Aber ich bin überzeugt, dass wir uns jetzt mehr um den Aufbau der
Partei, um die Mitglieder kümmern müssen. Wir werden uns mehr bemühen,
eine vernünftige Diskussionskultur hinzukriegen und eine Linie zu
entwickeln, die die Partei möglichst in ihrer großen Mehrheit
akzeptiert. Das wird ein Schwerpunkt unserer Arbeit sein, weil die
kulturellen Unterschiede zwischen den neuen und alten Ländern doch noch
groß sind – größer, als ich vor zweieinhalb Jahren dachte. Dies
zusammenzuführen, wird unsere Aufgabe sein.

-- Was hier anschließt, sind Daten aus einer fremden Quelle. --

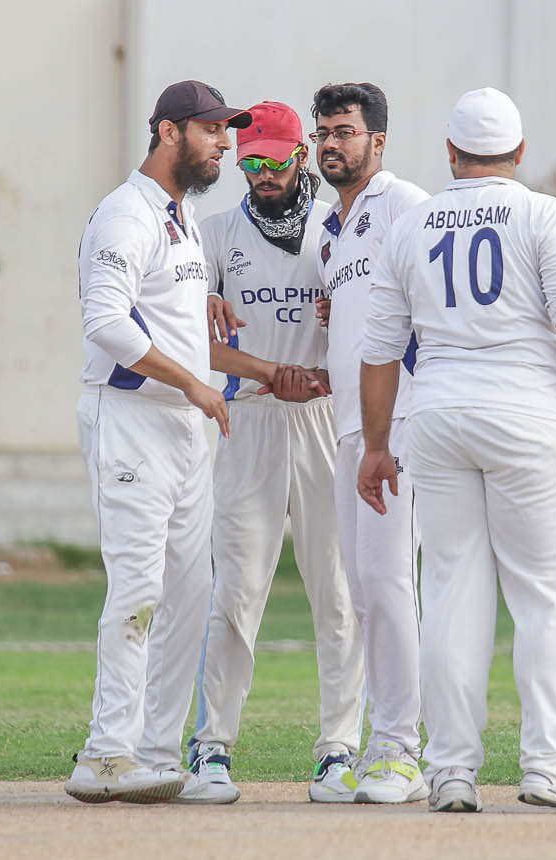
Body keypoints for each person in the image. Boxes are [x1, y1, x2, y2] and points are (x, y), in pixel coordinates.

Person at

Gelegenheit dafür gibt die Programmdebatte. Viele halten den Entwurf
für verbesserungsfähig.Ernst: Aus meiner Sicht ist das ein guter Entwurf und es hat mich
gewundert, wie schnell schon die ersten kritischen Einwände kamen. Ich
halte den Entwurf für eine gute Diskussionsgrundlage. Jetzt müssen wir
organisieren, dass möglichst viele Leute über die zentralen inhaltlichen
Fragen wie Mitbestimmung, Ausweitung der Arbeitnehmerrechte durch
Eigentum am Unternehmen, die Frage der Banken usw. diskutieren. Mir ist
dabei wichtig, dass man die Debatte nicht nur mit den eigenen Genossen,
sondern mit anderen führt, mit denen man schließlich gemeinsam Politik
machen will.
Sähen Sie Ihre Aufgabe als Vorsitzende mehr in die Partei hinein als
nach außen gerichtet, weil die Außenwirkung ohnehin mehr durch die
Bundestagsfraktion bestimmt wird?Lötzsch: Die Hauptaufgabe ist natürlich auch für
Parteivorsitzende das Wirken in der Gesellschaft, für unsere Ziele zu
werben. Was die Partei selbst betrifft, werden wir durch die geplante
große Teambildung eine starke Aufgabenverteilung haben. Sowohl die
beiden Geschäftsführer als auch die extra dafür dann einzusetzenden
Parteibildungsbeauftragten müssen sich intensiv um den Parteiaufbau und
um die Kampagnenfähigkeit kümmern. Aber in der Tat können sich einige
Veränderungen gegenüber unseren Vorgängern ergeben, weil sehr viele
Genossen zu Oskar und Lothar aufgeblickt haben und sich häufig gar nicht
trauten, sie anzusprechen. Das kann man auch als Vorteil nutzen.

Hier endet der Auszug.